Indeed, as Parkyn told a group of students, faculty, and staff in a campus conversation event earlier this week, “Today, we’re trying to make a shift from an objective of becoming multicultural—being comprised of people who come from diverse backgrounds, which is about composition as an institution—to being intercultural. How does the crossing of cultures get ingrained into the DNA of an institution?”
The conversation focused on diversity, inclusion, and the role that individual members of the North Park community play in continuing to shape the campus community. “We are a multicultural campus in terms of composition,” said Dr. Terry Lindsay, North Park’s dean of diversity and intercultural programs and associate professor of cultural studies, at the event. “But how do we move to being intercultural? How do we prepare our students for the world that we’re graduating them into?”
‘Moving Beyond Individualism Towards Community’
Parkyn and Lindsay opened the conversation by explaining that it would be the first in a series of campus-wide discussions in which issues surrounding diversity could be raised and engaged. As they opened the floor to questions, several members of the faculty and staff, as well as some students, asked about particular areas of cross-cultural initiatives on North Park’s campus, including the need to focus on “intracultural” work.
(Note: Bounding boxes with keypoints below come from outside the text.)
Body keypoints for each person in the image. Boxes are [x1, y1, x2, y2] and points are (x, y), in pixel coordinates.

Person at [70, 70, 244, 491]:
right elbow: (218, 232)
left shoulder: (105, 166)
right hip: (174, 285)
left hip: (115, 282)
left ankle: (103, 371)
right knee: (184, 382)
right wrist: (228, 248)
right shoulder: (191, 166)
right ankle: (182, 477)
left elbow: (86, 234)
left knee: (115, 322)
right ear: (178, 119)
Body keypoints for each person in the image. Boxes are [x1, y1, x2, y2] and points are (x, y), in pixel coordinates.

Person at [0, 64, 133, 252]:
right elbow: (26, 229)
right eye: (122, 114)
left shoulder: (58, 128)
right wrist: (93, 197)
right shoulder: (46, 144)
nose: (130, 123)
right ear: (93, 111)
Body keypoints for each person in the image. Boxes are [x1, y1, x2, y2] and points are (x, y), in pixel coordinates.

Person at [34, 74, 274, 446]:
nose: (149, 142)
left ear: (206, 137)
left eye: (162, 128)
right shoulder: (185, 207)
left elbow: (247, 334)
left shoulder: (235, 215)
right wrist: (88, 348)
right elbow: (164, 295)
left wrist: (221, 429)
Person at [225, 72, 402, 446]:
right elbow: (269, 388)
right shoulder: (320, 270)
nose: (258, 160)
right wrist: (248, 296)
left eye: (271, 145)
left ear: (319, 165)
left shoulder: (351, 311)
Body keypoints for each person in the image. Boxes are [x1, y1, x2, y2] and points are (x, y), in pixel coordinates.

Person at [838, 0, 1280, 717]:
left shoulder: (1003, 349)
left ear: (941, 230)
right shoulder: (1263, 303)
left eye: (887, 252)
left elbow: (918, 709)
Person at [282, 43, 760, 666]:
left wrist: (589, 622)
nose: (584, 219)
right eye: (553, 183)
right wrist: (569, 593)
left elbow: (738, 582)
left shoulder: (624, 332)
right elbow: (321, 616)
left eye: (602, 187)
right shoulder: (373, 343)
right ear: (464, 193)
“For me, if intracultural isn’t happening while we’re doing intercultural work, we’re missing the boat,” said Lindsay. “I hope as we’re doing intercultural competency and development, we’re also helping students to think about who they are, their own identity. How those identities were formed. Who influenced the way they view the world, and the way they interact with cultures. And that’s the goal of this new project. We want to have some of those conversations.”
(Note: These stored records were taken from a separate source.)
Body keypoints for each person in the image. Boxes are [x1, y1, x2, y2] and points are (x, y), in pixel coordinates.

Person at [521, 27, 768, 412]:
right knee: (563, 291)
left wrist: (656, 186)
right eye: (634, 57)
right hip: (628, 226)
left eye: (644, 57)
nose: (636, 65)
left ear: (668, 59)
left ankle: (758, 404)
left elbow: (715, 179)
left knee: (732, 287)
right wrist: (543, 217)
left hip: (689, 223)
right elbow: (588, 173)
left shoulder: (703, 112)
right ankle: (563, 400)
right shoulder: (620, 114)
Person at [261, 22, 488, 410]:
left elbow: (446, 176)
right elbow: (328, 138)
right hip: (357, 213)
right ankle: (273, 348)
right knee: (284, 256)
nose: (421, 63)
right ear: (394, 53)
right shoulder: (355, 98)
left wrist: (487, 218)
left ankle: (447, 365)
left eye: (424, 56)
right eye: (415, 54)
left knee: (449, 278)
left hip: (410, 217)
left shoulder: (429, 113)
Throughout the semester, Lindsay and Provost Michael O. Emerson will hold a series of conversations, “Tessera to Ubuntu: Moving Beyond Individualism Towards Community,” featuring faculty and staff. “North Park grows increasingly diverse, which offers our community many advantages,” said Emerson. “But diversity in and of itself is not the goal. We seek to be a community within our diversity, to model how people from many different backgrounds can work together to encourage our faith, our studies, and our impact on the larger world. Our Tessera to Ubuntu Series is about how we can do exactly this, together.”
The first conversation, “Reclaiming Your Cultural History,” will focus on the metaphor of the tessera, an individual tile used to form a mosaic; the second, “Understanding Self,” will explore how cultures form; and the third, “Living in Community,” will highlight cultural immersion.
“We want North Park to be a diverse and inclusive environment, one which leads to deep learning and equity of experience for all students,” said Parkyn. “If we achieve this, our graduates will be positioned to cross cultures in the workplace and engage their communities in a socially responsible and transformational manner.”